While having a cost advantage due to low-cost natural gas inputs, the company's recent capacity expansions, costing $5.2 billion, have significantly increased its capital base. However, these expansions are not anticipated to generate economic profits due to the projection of nitrogen fertilizer prices remaining closer to current levels, compared to higher prices in the past.

 

Furthermore, Chinese producers' adoption of more efficient coal plants and natural gas has flattened the cost curve.

 

As cost advantage is the only moat that CF Industries Holdings has, overall, the company does not possess any economic moat.

 

CF Industries Holdings has demonstrated commendable consistency and growth in various aspects of its performance over the past five years.

 

The company has exhibited consistent year-over-year (YoY) revenue growth, showcasing a robust and upward trajectory.
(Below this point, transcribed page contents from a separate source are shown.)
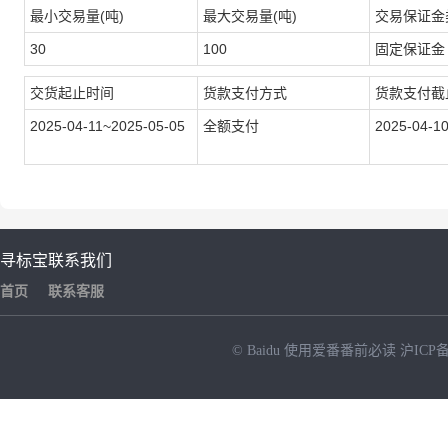
最小交易量(吨)
最大交易量(吨)
交易保证金
30
100
固定保证金
交货起止时间
货款支付方式
货款支付截
2025-04-11~2025-05-05
全额支付
2025-04-10
寻标宝
联系我们
首页
联系客服
© Baidu
使用爱番番前必读
沪ICP备
NEW
HOT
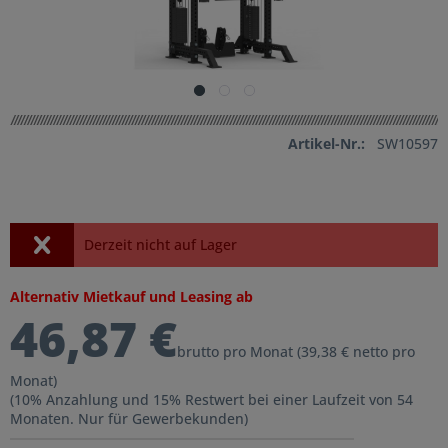
Artikel-Nr.:
SW10597
Derzeit nicht auf Lager
Alternativ Mietkauf und Leasing ab
46,87 €
brutto pro Monat (39,38 € netto pro
Monat)
(10% Anzahlung und 15% Restwert bei einer Laufzeit von 54
Monaten. Nur für Gewerbekunden)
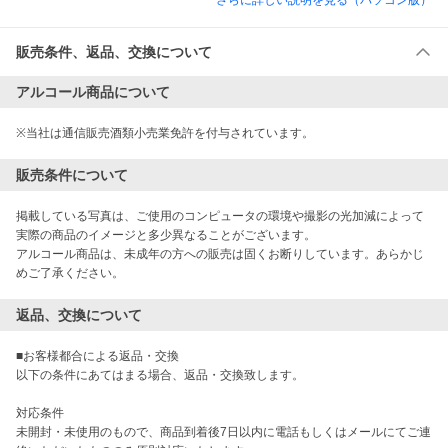
販売条件、返品、交換について
アルコール商品について
※当社は通信販売酒類小売業免許を付与されています。
販売条件について
掲載している写真は、ご使用のコンピュータの環境や撮影の光加減によって
実際の商品のイメージと多少異なることがございます。

アルコール商品は、未成年の方への販売は固くお断りしています。あらかじ
めご了承ください。
返品、交換について
■お客様都合による返品・交換

以下の条件にあてはまる場合、返品・交換致します。

対応条件

未開封・未使用のもので、商品到着後7日以内に電話もしくはメールにてご連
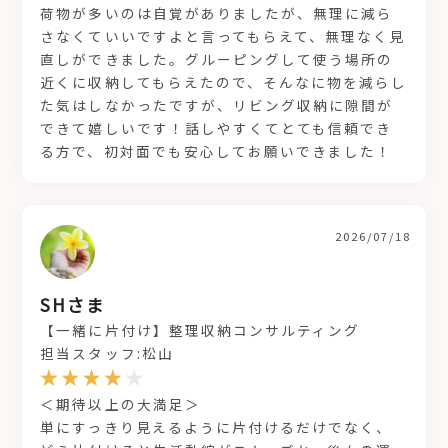
荷物が多いのは自覚がありましたが、無理に減ら
さなくていいですよと言ってもらえて、無理なく見
直しができました。グルーピングして使う場所の
近くに収納してもらえたので、そんなに物を減らし
た気はしなかったですが、リビング収納に隙間が
できて嬉しいです！話しやすくてとても信頼でき
る方で、初対面でも安心してお願いできました！
2026/07/18
SHさま
【一緒に片付け】整理収納コンサルティング
担当スタッフ:松山
＜期待以上の大満足＞
単にすっきり見えるように片付けるだけでなく、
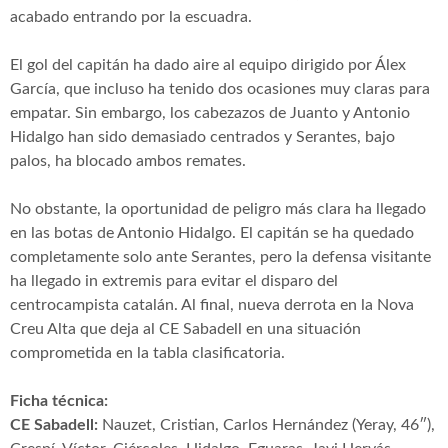
acabado entrando por la escuadra.
El gol del capitán ha dado aire al equipo dirigido por Álex
García, que incluso ha tenido dos ocasiones muy claras para
empatar. Sin embargo, los cabezazos de Juanto y Antonio
Hidalgo han sido demasiado centrados y Serantes, bajo
palos, ha blocado ambos remates.
No obstante, la oportunidad de peligro más clara ha llegado
en las botas de Antonio Hidalgo. El capitán se ha quedado
completamente solo ante Serantes, pero la defensa visitante
ha llegado in extremis para evitar el disparo del
centrocampista catalán. Al final, nueva derrota en la Nova
Creu Alta que deja al CE Sabadell en una situación
comprometida en la tabla clasificatoria.
Ficha técnica:
CE Sabadell:
Nauzet, Cristian, Carlos Hernández (Yeray, 46″),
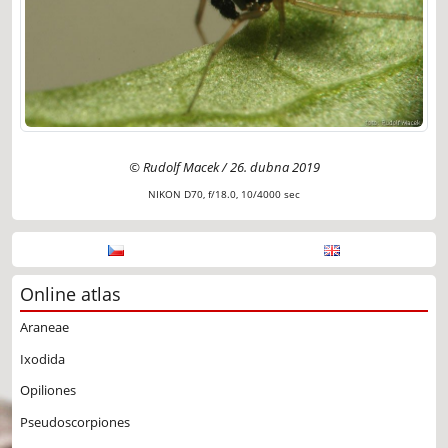
© Rudolf Macek / 26. dubna 2019
NIKON D70, f/18.0, 10/4000 sec
Online atlas
Araneae
Ixodida
Opiliones
Pseudoscorpiones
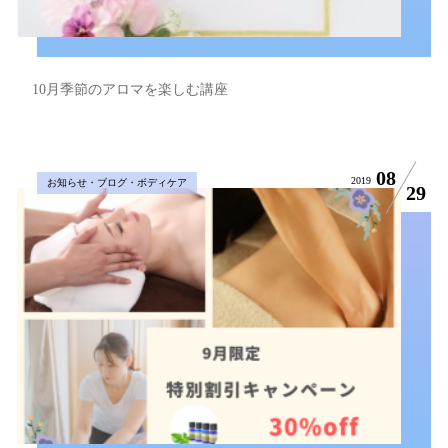
10月季節のアロマを楽しむ講座
08
2019
お知らせ・ブログ・ボディケア
29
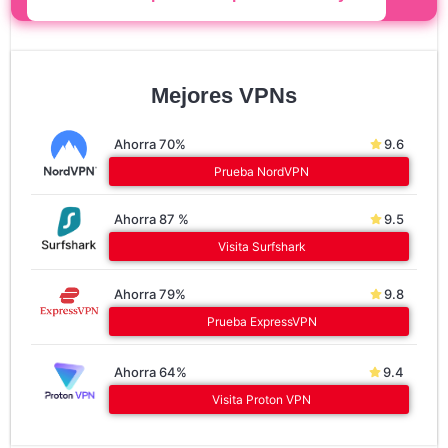
Mejores VPNs
Ahorra 70%
9.6
Prueba NordVPN
Ahorra 87 %
9.5
Visita Surfshark
Ahorra 79%
9.8
Prueba ExpressVPN
Ahorra 64%
9.4
Visita Proton VPN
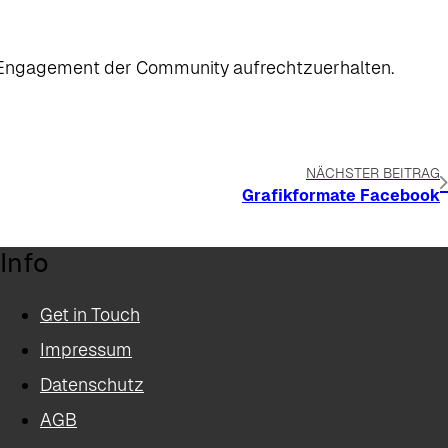
as Engagement der Community aufrechtzuerhalten.
NÄCHSTER BEITRAG
Grafikformate Facebook
Info
Get in Touch
Impressum
Datenschutz
AGB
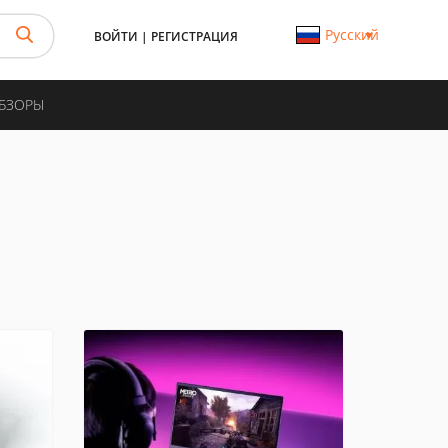
Русский
ВОЙТИ
|
РЕГИСТРАЦИЯ
ОБЗОРЫ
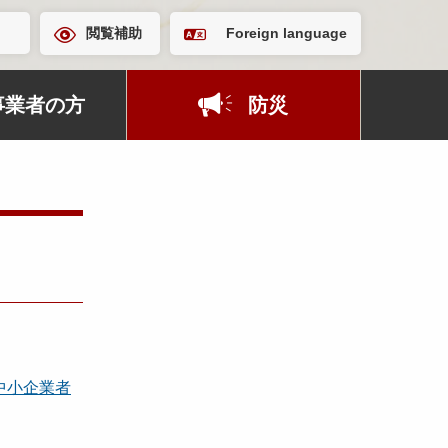
閲覧補助
Foreign language
事業者の方
防災
中小企業者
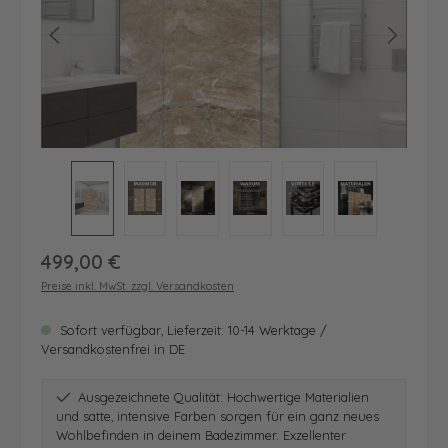
Regulärer Preis:
499,00 €
Preise inkl. MwSt. zzgl. Versandkosten
Sofort verfügbar, Lieferzeit: 10-14 Werktage /
Versandkostenfrei in DE
Ausgezeichnete Qualität: Hochwertige Materialien
und satte, intensive Farben sorgen für ein ganz neues
Wohlbefinden in deinem Badezimmer. Exzellenter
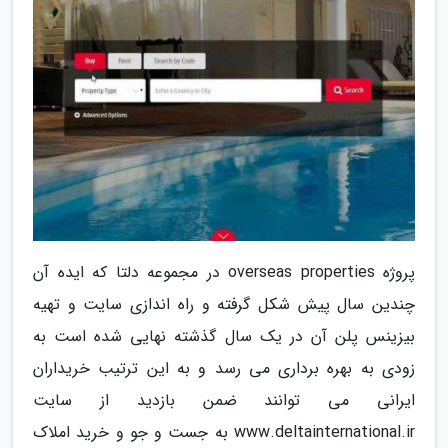
پروژه overseas properties در مجموعه دلتا که ایده آن
چندین سال پیش شکل گرفته و راه اندازی سایت و تهیه
بیزینس پلن آن در یک سال گذشته نهایی شده است به
زودی به بهره برداری می رسد و به این ترتیب خریداران
ایرانی می توانند ضمن بازدید از سایت
www.deltainternational.ir به جست و جو و خرید املاک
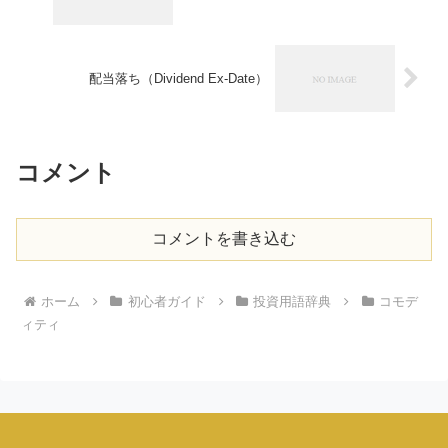
配当落ち（Dividend Ex-Date）
コメント
コメントを書き込む
ホーム
初心者ガイド
投資用語辞典
コモデ
ィティ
Similarly, the net income has steadily increased YoY, underlining the company's financial stability and profitability.

 

However, while the free cash flow remained positive throughout these years, the consistency in the cash flow from operating activities was somewhat inconsistent. Despite this, the company has managed to grow its gross margin percentage consistently over the past five years. Moreover, the EPS has shown a positive trend, consistently growing during this period.
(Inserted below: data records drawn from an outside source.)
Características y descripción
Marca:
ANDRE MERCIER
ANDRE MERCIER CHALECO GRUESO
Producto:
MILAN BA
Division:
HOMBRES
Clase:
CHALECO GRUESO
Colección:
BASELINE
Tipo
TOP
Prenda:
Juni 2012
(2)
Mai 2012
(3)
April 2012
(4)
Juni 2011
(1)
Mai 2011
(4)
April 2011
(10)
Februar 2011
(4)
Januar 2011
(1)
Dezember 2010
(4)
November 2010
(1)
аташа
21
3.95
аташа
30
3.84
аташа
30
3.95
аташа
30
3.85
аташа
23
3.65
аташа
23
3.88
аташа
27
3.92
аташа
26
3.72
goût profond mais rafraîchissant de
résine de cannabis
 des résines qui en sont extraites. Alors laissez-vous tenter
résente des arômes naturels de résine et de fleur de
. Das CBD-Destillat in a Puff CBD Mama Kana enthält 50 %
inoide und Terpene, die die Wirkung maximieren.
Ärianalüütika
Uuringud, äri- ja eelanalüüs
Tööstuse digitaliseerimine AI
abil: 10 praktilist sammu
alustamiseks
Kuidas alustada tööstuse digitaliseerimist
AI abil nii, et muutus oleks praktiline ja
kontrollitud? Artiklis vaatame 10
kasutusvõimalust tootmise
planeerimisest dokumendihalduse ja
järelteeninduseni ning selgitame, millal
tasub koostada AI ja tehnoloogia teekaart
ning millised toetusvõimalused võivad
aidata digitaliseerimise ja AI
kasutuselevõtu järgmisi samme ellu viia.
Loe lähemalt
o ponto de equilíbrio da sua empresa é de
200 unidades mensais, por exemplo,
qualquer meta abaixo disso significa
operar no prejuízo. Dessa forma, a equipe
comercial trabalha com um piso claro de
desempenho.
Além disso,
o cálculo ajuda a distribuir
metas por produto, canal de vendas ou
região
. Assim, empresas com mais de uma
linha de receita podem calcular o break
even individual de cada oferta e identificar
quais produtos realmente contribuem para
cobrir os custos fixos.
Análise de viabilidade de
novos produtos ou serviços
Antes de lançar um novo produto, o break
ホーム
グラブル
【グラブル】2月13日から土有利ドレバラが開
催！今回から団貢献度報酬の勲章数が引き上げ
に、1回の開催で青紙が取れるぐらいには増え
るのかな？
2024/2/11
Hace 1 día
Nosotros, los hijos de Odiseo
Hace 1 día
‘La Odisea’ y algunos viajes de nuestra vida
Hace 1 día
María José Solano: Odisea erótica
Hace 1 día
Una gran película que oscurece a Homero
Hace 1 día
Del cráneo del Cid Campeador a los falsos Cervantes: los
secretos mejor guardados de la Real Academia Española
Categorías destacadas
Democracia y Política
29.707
CF Industries Holdings has displayed some variability in its ROE and ROIC over the past five years, with fluctuations outside the 12%-15% range year-over-year. Despite this inconsistency, the ROE has consistently surpassed the industry averages. Moreover, the ROIC has consistently exceeded the company's WACC, signifying efficient capital utilization. 

 

The trend of declining outstanding shares indicates a positive move for investors, as it suggests a reduction in dilution and a potential for increased earnings per share over time.

 

CF Industries Holdings exhibits robust financial health based on key metrics. With a current ratio of 4.5, the company showcases a strong ability to cover its short-term liabilities with its current assets. Additionally, its debt-to-EBITDA ratio indicates a manageable level of debt to its earnings.

 

The interest coverage ratio of 36.3 signifies the company's capacity to comfortably cover interest expenses with its operating income, exceeding the 3.0 threshold. Furthermore, the debt servicing ratio at 2.9% is well below the 30.0% threshold, highlighting the company's efficient management of debt payments relative to its income.

 

Investing in CF Industries Holdings might pose challenges despite a healthy balance sheet due to certain aspects.

 

The company lacks a distinct economic moat, potentially impacting its competitive advantage. Furthermore, its unsatisfactory performance and capital allocation strategies may raise concerns about sustained growth.

 

Although the balance sheet appears healthy, considering the significant uncertainty surrounding the company, investing in CF Industries Holdings demands a high margin of safety, preferably around 40%. This cautious approach helps mitigate risks associated with the uncertain nature of the company's performance and capital allocation, ensuring investors have a substantial buffer against any unexpected downturns or challenges.